# EXTRACT
———

Asked for comment about this case, Defense Department officials have said the department does not comment on pending litigation.

A ruling from the Army Tort Claims Division is still likely months away, Martinez’s lawyers say. And the odds for these kinds of lawsuits are extremely poor. Master Sgt. Richard Stayskal, the soldier whose lung cancer case prompted legislation allowing troops to file medical malpractice lawsuits, had his own claim denied last year.

“We don’t know who is behind the curtain, and that is one of the frustrating things about this,” David Sheldon, the lead attorney for the family, told Army Times. “It’s just inconceivable that you present these cases, you know, 800, 900 cases, and the military decides that three or four should be compensated.”

As of 2022, the military services had settled a total of 11 medical malpractice lawsuits, for a success rate of 2%. Before 2021, such suits were prohibited under the Feres Doctrine, a law that protects the government from being sued by service members. Last October, the Defense Department increased the maximum amount of damages troops can be awarded if their suits are successful, from $600,000 to $750,000.

———

# EXERCISES TO COMPLETE
[1] The extract on military malpractice lawsuits says such suits were once unavailable to troops. Explain why service members could not bring these suits before 2021.
[2] According to the extract on military malpractice lawsuits, what did the Defense Department raise the maximum damages award to last October?

———

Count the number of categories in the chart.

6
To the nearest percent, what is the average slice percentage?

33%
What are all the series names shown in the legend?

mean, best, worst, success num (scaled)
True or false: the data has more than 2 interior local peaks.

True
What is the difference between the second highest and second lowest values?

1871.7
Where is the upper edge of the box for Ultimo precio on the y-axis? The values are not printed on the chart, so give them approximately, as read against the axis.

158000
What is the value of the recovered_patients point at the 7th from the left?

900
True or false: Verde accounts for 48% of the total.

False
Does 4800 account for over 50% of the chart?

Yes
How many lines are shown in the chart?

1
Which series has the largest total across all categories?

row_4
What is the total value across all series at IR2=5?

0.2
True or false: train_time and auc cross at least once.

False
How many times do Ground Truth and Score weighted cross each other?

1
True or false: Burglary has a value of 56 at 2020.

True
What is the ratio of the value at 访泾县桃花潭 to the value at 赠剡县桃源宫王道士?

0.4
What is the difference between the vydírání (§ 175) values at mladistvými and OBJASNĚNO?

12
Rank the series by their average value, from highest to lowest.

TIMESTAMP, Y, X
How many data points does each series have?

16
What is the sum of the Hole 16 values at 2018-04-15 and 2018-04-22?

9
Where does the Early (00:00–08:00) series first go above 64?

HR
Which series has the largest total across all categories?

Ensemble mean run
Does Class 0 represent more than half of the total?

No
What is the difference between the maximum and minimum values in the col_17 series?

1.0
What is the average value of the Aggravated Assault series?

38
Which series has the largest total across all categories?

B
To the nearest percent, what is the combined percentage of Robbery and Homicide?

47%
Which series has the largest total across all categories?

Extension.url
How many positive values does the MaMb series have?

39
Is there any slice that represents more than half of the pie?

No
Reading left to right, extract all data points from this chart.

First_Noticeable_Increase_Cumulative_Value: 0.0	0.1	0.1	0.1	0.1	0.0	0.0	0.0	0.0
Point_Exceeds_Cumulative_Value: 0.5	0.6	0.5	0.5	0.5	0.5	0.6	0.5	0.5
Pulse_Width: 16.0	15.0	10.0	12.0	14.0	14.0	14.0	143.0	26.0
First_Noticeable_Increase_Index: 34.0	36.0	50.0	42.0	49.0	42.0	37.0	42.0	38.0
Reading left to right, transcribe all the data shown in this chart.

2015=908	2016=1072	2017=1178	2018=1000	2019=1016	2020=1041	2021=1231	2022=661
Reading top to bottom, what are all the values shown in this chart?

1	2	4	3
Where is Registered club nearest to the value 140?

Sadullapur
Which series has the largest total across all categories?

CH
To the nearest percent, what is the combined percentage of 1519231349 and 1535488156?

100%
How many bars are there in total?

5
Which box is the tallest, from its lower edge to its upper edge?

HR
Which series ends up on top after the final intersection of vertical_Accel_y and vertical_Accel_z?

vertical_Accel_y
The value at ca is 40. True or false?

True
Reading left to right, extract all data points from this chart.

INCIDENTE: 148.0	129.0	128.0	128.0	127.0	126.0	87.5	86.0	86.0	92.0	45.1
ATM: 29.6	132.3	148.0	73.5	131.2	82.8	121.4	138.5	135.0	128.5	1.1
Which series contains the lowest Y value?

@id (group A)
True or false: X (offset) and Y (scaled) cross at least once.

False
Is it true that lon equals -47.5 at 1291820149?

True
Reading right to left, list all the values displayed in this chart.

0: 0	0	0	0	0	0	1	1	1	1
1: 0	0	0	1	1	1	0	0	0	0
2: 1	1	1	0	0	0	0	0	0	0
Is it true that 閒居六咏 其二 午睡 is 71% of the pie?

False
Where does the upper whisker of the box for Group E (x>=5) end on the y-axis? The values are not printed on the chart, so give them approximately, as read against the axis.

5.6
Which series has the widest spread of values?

———

# SOLUTIONS TO THE TASKS
[1] Before 2021, service members could not bring medical malpractice suits because the Feres Doctrine prohibited them. That doctrine protects the government from being sued by service members.

[2] It raised the maximum from $600,000 to $750,000.